[Start of Attachment]
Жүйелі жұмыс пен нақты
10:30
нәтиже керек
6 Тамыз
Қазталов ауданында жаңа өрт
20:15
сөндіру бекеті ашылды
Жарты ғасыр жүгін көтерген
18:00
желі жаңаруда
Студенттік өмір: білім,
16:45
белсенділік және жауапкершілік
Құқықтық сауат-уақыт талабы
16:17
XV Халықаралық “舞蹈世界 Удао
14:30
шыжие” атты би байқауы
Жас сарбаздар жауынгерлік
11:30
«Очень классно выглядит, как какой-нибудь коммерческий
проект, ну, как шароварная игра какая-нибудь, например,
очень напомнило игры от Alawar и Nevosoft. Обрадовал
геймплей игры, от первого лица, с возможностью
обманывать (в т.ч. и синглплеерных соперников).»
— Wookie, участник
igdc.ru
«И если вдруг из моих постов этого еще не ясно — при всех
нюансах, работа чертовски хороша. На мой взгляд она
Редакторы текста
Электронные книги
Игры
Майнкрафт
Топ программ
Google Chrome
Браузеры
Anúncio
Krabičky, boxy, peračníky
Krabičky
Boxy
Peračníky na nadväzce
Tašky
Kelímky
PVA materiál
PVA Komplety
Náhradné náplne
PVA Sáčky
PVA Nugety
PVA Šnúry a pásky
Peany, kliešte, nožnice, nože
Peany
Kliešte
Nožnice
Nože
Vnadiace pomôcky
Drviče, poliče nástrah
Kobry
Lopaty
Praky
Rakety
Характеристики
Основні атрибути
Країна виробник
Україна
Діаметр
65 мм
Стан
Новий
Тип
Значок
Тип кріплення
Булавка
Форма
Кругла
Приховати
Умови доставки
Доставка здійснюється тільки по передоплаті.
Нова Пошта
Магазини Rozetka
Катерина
[End of Attachment]
TASK BRIEF | Turn every line of the listing above into a numbered list, leaving out any blank lines.

RESPONSE AREA |
1. Жүйелі жұмыс пен нақты
2. 10:30
3. нәтиже керек
4. 6 Тамыз
5. Қазталов ауданында жаңа өрт
6. 20:15
7. сөндіру бекеті ашылды
8. Жарты ғасыр жүгін көтерген
9. 18:00
10. желі жаңаруда
11. Студенттік өмір: білім,
12. 16:45
13. белсенділік және жауапкершілік
14. Құқықтық сауат-уақыт талабы
15. 16:17
16. XV Халықаралық “舞蹈世界 Удао
17. 14:30
18. шыжие” атты би байқауы
19. Жас сарбаздар жауынгерлік
20. 11:30
21. «Очень классно выглядит, как какой-нибудь коммерческий
22. проект, ну, как шароварная игра какая-нибудь, например,
23. очень напомнило игры от Alawar и Nevosoft. Обрадовал
24. геймплей игры, от первого лица, с возможностью
25. обманывать (в т.ч. и синглплеерных соперников).»
26. — Wookie, участник
27. igdc.ru
28. «И если вдруг из моих постов этого еще не ясно — при всех
29. нюансах, работа чертовски хороша. На мой взгляд она
30. Редакторы текста
31. Электронные книги
32. Игры
33. Майнкрафт
34. Топ программ
35. Google Chrome
36. Браузеры
37. Anúncio
38. Krabičky, boxy, peračníky
39. Krabičky
40. Boxy
41. Peračníky na nadväzce
42. Tašky
43. Kelímky
44. PVA materiál
45. PVA Komplety
46. Náhradné náplne
47. PVA Sáčky
48. PVA Nugety
49. PVA Šnúry a pásky
50. Peany, kliešte, nožnice, nože
51. Peany
52. Kliešte
53. Nožnice
54. Nože
55. Vnadiace pomôcky
56. Drviče, poliče nástrah
57. Kobry
58. Lopaty
59. Praky
60. Rakety
61. Характеристики
62. Основні атрибути
63. Країна виробник
64. Україна
65. Діаметр
66. 65 мм
67. Стан
68. Новий
69. Тип
70. Значок
71. Тип кріплення
72. Булавка
73. Форма
74. Кругла
75. Приховати
76. Умови доставки
77. Доставка здійснюється тільки по передоплаті.
78. Нова Пошта
79. Магазини Rozetka
80. Катерина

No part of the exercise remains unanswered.